# start of Page excerpt

Twenty-five things to see, hear, watch, and read.


Pop/Film
1. Watch Backstreet Boys: Show ’Em What You’re Made Of
Boys to men.
The Boys are back (all right!) with a new, surprisingly warts-and-all documentary of their rise, fall, and attempted comeback. Basically the Metallica: Some Kind of Monster of boy bands. —Lindsay Zoladz
In theaters January 30.

TV
2. Watch Broad City
Second season, still hilarious.
Abbi and Ilana are embroiled in new high jinks, but it’s the sweet bursts of anarchy that really make this series sing, like Ilana’s tented-fingers glee over a new gig hiring interns, and Abbi treating a rare moment of solitude in her apartment as an opportunity to dance around in the nude. —Matt Zoller Seitz
Comedy Central, Wednesdays at 10:30 p.m.

Classical Music
3. Hear Chicago Symphony Orchestra
From their windy city to ours.
As soon as he took over in 2010, Riccardo Muti turned his heartland band into a great Italian orchestra, breathing with the spirit of Verdi and the romanticism of Nino Rota. But no matter where he’s conducting, Muti always sounds like a native. He arrives here with a trio of Pan-European programs, culminating with Prokofiev’s deeply Slavic Alexander Nevsky. —Justin Davidson
Carnegie Hall, January 30 to February 1.

Art
4. See Fetching Blemish
Faces, features, and fascinating flaws.
From Cindy Sherman’s glorious/creepy L.A. lady to Dan McCarthy’s fabulous incarnations of ghosts and Nicole Eisenman’s wee self-portrait as “A. Warhole,” this group show nails the hell out of its beautifully grotesque subject. —Jerry Saltz
Invisible Exports, through February 15.

Film
5. See Blackhat
Chris Hemsworth, on the run.

# end of Page excerpt

■ Required task 1: Can you reproduce the culture listings word for word, everything from "As soon as he" down to "to February 1."?

# start of Entries supplied

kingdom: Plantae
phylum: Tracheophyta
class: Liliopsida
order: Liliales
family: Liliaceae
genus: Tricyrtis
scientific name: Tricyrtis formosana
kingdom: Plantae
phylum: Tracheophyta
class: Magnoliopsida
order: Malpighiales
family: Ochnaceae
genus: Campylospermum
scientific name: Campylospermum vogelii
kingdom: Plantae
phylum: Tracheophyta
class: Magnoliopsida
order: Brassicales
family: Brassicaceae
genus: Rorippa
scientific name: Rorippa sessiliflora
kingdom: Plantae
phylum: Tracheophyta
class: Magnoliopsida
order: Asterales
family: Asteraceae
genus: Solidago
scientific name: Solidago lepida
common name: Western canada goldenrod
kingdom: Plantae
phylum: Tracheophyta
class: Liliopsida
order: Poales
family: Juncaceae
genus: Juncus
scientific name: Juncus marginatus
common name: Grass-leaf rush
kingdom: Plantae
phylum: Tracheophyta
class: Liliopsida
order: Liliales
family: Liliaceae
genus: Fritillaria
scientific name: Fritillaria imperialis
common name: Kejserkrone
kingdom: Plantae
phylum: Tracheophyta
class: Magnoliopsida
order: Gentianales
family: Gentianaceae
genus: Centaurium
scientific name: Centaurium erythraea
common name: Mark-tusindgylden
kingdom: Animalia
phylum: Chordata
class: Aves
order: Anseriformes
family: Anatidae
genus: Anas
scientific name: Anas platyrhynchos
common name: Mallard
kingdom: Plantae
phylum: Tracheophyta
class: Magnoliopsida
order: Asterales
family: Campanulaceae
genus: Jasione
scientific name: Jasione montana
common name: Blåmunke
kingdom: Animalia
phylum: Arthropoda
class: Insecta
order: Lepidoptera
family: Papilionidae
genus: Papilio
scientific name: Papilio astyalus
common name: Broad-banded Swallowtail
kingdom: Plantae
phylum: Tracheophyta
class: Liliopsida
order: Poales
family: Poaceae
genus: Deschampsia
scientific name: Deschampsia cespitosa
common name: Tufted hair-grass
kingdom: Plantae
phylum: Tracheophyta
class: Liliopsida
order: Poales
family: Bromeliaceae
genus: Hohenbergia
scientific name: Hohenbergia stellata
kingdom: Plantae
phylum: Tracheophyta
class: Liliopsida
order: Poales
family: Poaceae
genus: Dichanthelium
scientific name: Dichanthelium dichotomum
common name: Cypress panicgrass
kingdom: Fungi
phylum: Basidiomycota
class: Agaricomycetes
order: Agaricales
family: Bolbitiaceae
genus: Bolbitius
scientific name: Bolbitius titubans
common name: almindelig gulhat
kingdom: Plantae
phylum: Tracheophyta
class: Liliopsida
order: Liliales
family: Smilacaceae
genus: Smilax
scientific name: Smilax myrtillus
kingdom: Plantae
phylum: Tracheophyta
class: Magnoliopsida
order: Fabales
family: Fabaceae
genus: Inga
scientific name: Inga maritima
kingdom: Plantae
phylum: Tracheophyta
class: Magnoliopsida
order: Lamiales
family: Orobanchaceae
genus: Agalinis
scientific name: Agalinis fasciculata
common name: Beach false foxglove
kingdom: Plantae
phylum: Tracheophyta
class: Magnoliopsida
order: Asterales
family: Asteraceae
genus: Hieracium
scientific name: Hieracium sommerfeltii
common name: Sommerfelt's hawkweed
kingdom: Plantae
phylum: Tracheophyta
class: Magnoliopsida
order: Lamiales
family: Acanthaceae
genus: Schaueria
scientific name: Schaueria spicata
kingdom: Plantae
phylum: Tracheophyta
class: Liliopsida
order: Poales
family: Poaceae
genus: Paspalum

# end of Entries supplied

■ Required task 2: Would you render the dataset rows, everything from the line containing "scientific name: Fritillaria imperialis" down to the line containing "scientific name: Anas platyrhynchos", both included, as a two-column CSV with the columns field and value, one CSV line per row, each value in its own quoted field and any line breaks turned into spaces?

■ Finished answer 1:
As soon as he took over in 2010, Riccardo Muti turned his heartland band into a great Italian orchestra, breathing with the spirit of Verdi and the romanticism of Nino Rota. But no matter where he’s conducting, Muti always sounds like a native. He arrives here with a trio of Pan-European programs, culminating with Prokofiev’s deeply Slavic Alexander Nevsky. —Justin Davidson
Carnegie Hall, January 30 to February 1.

■ Finished answer 2:
field,value
"scientific name:","Fritillaria imperialis"
"common name:","Kejserkrone"
"kingdom:","Plantae"
"phylum:","Tracheophyta"
"class:","Magnoliopsida"
"order:","Gentianales"
"family:","Gentianaceae"
"genus:","Centaurium"
"scientific name:","Centaurium erythraea"
"common name:","Mark-tusindgylden"
"kingdom:","Animalia"
"phylum:","Chordata"
"class:","Aves"
"order:","Anseriformes"
"family:","Anatidae"
"genus:","Anas"
"scientific name:","Anas platyrhynchos"